Yes, we understand that these airlines prefer people to purchase flights from the airlines directly, but it still seems bizarre to try to cut off a great promotional channel. People already know to go look at 3rd party sites for airfare, so actively working against having your flights promoted doesn't make much sense. Then actively pissing off a bunch of your customers who booked through those sites by canceling their flights is even more braindead, as you've just formed a huge group of customers who will complain about your airline and spread the word about how you canceled their legitimately purchased flight for no reason other than spite and a confusion over business models. When Ryanair started promoting how some of its seats might come with sexual gratification, I'd bet many passengers didn't realize it would end with them getting screwed."


It turned out this is true and the original report goes like this:

"TENS of thousands of intending Ryanair passengers could find their bookings cancelled over the coming days.

The airline yesterday said it would annul all bookings made through third party websites. In a move described as "totally unreasonable" by the Consumers' Association, Ryanair boss Michael O'Leary said the new policy would apply to anyone travelling after next Monday.

The hardline stance affects anyone who booked their Ryanair flights through websites like lastminute.com, v-tours, tui and Opodo.

About 1,000 people use these websites to book Ryanair flights every day, which means 20,000 passengers will be affected by the clampdown if bookings are made an average of 20 days in advance.

Ryanair will give refunds to all of the websites involved, Mr O'Leary said, but passing on those refunds to intending passengers would be a matter for the websites.

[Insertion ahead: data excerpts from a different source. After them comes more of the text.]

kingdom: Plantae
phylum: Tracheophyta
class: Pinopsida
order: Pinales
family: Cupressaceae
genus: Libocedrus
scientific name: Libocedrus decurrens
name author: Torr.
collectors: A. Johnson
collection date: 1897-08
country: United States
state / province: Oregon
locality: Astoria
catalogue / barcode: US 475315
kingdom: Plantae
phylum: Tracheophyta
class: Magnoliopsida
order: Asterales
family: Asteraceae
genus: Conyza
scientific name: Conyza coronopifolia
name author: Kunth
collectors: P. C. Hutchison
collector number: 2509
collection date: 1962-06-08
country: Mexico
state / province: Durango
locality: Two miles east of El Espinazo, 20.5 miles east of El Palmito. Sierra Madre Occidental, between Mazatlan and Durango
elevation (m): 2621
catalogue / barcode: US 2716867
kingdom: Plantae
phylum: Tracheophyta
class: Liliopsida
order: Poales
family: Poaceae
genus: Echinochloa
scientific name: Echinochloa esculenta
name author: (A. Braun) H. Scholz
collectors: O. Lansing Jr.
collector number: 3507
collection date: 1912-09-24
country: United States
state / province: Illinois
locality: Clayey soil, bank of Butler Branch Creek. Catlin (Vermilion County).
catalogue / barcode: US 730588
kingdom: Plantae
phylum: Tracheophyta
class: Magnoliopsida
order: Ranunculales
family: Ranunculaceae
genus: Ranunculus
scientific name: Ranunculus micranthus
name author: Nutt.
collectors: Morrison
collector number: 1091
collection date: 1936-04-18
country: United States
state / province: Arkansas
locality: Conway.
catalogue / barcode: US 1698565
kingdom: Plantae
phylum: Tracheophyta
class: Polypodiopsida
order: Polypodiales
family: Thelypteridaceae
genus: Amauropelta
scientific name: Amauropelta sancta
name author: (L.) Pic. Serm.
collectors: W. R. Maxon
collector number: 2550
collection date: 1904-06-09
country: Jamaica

"We want to cause as much chaos for the [websites] as possible," he said.

"It is a totally unreasonable position to take," Consumers Association vice chairman Michael Kilcoyne said last night.

"The customer has made those bookings in good faith. If they have to now make new bookings at the last minute they could end up paying ten times as much.

"This is just Ryanair's way of extracting more money from customers, it seems the airline can do whatever they like and no-one can stop them."

A spokesman for Ryanair confirmed the airline had taken legal advice on the move, and was within its rights. Mr O'Leary also stressed that passengers were "getting stiffed" by these websites as their prices were invariably higher than those available on ryanair.com.

"The real issue here in our view is that Ryanair is concerned about losing out on the sale of other services such as travel insurance, hotels, car hire and to stop this they want to prevent consumers from using comparison websites," the Consumers Association countered in a statement.

Stance

The latest move represents Ryanair's fiercest stance yet in its desire to drive all its sales through Ryanair.com, and comes after years of legal battles between Ryanair and websites that incorporate the airline's booking engine into their own pages, in a process known as 'screen scraping'.

Outlining the airline's objection to screen-scraping earlier this week, Ryanair deputy chief executive Howard Millar said, "genuine passengers using Ryanair's website have been suffering long processing times and slower access because of the huge volume of information being downloaded from our website by these screenscrapers all over Europe".

"In all cases this scraping activity is unlawful and in breach of both Ryanair.com's copyright and terms of use," he added.


And it comes with a picture of the CEO of Ryanair, which explains quite a lot what happened to this company.